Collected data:
==*==

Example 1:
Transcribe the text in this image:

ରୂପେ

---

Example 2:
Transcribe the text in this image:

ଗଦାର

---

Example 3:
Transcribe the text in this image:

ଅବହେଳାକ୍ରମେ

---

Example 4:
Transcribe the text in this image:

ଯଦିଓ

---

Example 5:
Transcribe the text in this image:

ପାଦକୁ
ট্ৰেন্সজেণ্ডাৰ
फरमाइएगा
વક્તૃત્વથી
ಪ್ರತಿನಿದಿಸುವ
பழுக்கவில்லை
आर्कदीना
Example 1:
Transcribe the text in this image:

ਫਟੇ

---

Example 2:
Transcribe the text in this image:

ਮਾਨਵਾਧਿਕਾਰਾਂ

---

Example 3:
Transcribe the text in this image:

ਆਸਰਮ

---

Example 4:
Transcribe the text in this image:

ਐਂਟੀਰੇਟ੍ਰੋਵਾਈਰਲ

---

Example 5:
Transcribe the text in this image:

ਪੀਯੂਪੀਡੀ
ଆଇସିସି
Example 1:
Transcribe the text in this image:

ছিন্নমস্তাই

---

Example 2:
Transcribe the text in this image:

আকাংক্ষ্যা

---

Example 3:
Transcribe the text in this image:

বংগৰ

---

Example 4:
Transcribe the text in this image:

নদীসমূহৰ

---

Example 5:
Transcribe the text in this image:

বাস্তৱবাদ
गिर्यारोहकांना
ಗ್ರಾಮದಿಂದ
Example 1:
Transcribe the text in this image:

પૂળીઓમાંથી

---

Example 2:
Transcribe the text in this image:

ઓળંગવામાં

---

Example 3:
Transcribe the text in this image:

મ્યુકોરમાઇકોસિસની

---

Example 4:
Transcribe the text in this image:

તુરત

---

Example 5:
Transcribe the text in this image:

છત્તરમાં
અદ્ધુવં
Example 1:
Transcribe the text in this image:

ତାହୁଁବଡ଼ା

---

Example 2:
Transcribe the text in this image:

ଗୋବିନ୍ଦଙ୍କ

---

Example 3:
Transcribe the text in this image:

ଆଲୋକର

==*==

**Problem statement**
Copy every record once more, exactly as given.

**Response**
Example 1:
Transcribe the text in this image:

ରୂପେ

---

Example 2:
Transcribe the text in this image:

ଗଦାର

---

Example 3:
Transcribe the text in this image:

ଅବହେଳାକ୍ରମେ

---

Example 4:
Transcribe the text in this image:

ଯଦିଓ

---

Example 5:
Transcribe the text in this image:

ପାଦକୁ
ট্ৰেন্সজেণ্ডাৰ
फरमाइएगा
વક્તૃત્વથી
ಪ್ರತಿನಿದಿಸುವ
பழுக்கவில்லை
आर्कदीना
Example 1:
Transcribe the text in this image:

ਫਟੇ

---

Example 2:
Transcribe the text in this image:

ਮਾਨਵਾਧਿਕਾਰਾਂ

---

Example 3:
Transcribe the text in this image:

ਆਸਰਮ

---

Example 4:
Transcribe the text in this image:

ਐਂਟੀਰੇਟ੍ਰੋਵਾਈਰਲ

---

Example 5:
Transcribe the text in this image:

ਪੀਯੂਪੀਡੀ
ଆଇସିସି
Example 1:
Transcribe the text in this image:

ছিন্নমস্তাই

---

Example 2:
Transcribe the text in this image:

আকাংক্ষ্যা

---

Example 3:
Transcribe the text in this image:

বংগৰ

---

Example 4:
Transcribe the text in this image:

নদীসমূহৰ

---

Example 5:
Transcribe the text in this image:

বাস্তৱবাদ
गिर्यारोहकांना
ಗ್ರಾಮದಿಂದ
Example 1:
Transcribe the text in this image:

પૂળીઓમાંથી

---

Example 2:
Transcribe the text in this image:

ઓળંગવામાં

---

Example 3:
Transcribe the text in this image:

મ્યુકોરમાઇકોસિસની

---

Example 4:
Transcribe the text in this image:

તુરત

---

Example 5:
Transcribe the text in this image:

છત્તરમાં
અદ્ધુવં
Example 1:
Transcribe the text in this image:

ତାହୁଁବଡ଼ା

---

Example 2:
Transcribe the text in this image:

ଗୋବିନ୍ଦଙ୍କ

---

Example 3:
Transcribe the text in this image:

ଆଲୋକର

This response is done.